→ **DATA PROVIDED**:
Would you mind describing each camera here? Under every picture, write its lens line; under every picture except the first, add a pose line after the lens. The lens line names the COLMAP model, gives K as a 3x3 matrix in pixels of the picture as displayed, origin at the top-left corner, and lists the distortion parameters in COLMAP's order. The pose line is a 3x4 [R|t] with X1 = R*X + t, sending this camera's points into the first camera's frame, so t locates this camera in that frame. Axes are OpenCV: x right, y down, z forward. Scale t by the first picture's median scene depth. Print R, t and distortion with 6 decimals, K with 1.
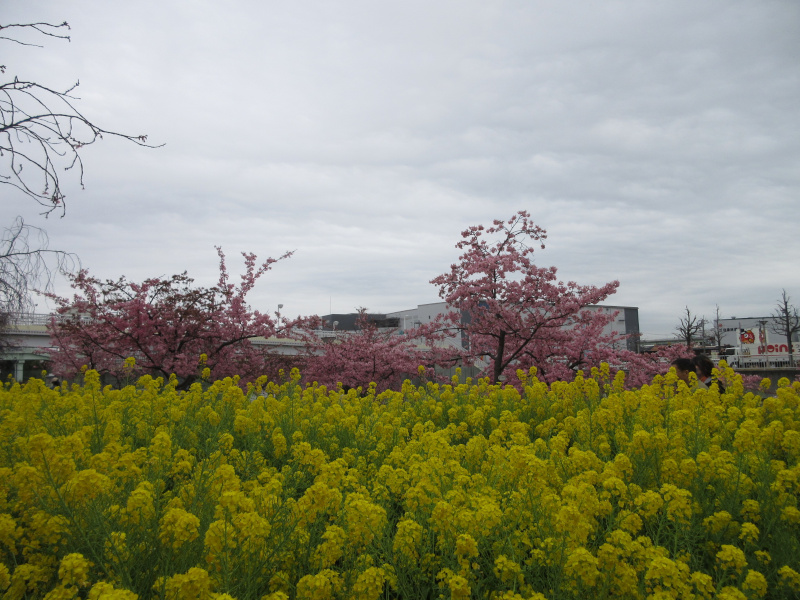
lens RADIAL K [[591.9, 0, 397.3], [0, 591.9, 298.1], [0, 0, 1]] dist [0.000158, -0.000713]
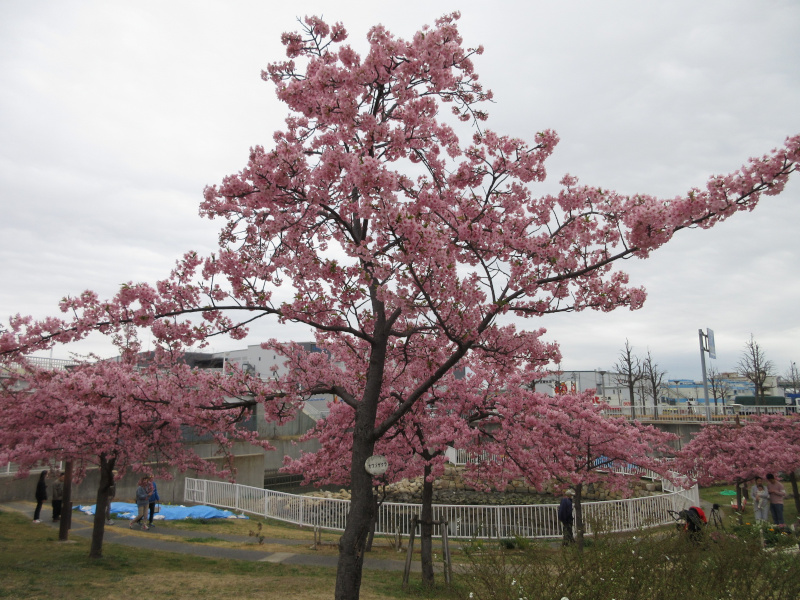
lens RADIAL K [[591.9, 0, 397.3], [0, 591.9, 298.1], [0, 0, 1]] dist [0.000158, -0.000713]
pose [[0.960547, 0.068628, 0.269518, 0.090158], [-0.047960, 0.995433, -0.082544, 0.067580], [-0.273952, 0.066362, 0.959451, 0.655504]]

→ **DIRECTIONS**:
Reproduce the whole listing verbatim. Pictures stay out of the copy.

→ **TASK OUTPUT**:
Would you mind describing each camera here? Under every picture, write its lens line; under every picture except the first, add a pose line after the lens. The lens line names the COLMAP model, gives K as a 3x3 matrix in pixels of the picture as displayed, origin at the top-left corner, and lists the distortion parameters in COLMAP's order. The pose line is a 3x4 [R|t] with X1 = R*X + t, sending this camera's points into the first camera's frame, so t locates this camera in that frame. Axes are OpenCV: x right, y down, z forward. Scale t by the first picture's median scene depth. Print R, t and distortion with 6 decimals, K with 1.
lens RADIAL K [[591.9, 0, 397.3], [0, 591.9, 298.1], [0, 0, 1]] dist [0.000158, -0.000713]
lens RADIAL K [[591.9, 0, 397.3], [0, 591.9, 298.1], [0, 0, 1]] dist [0.000158, -0.000713]
pose [[0.960547, 0.068628, 0.269518, 0.090158], [-0.047960, 0.995433, -0.082544, 0.067580], [-0.273952, 0.066362, 0.959451, 0.655504]]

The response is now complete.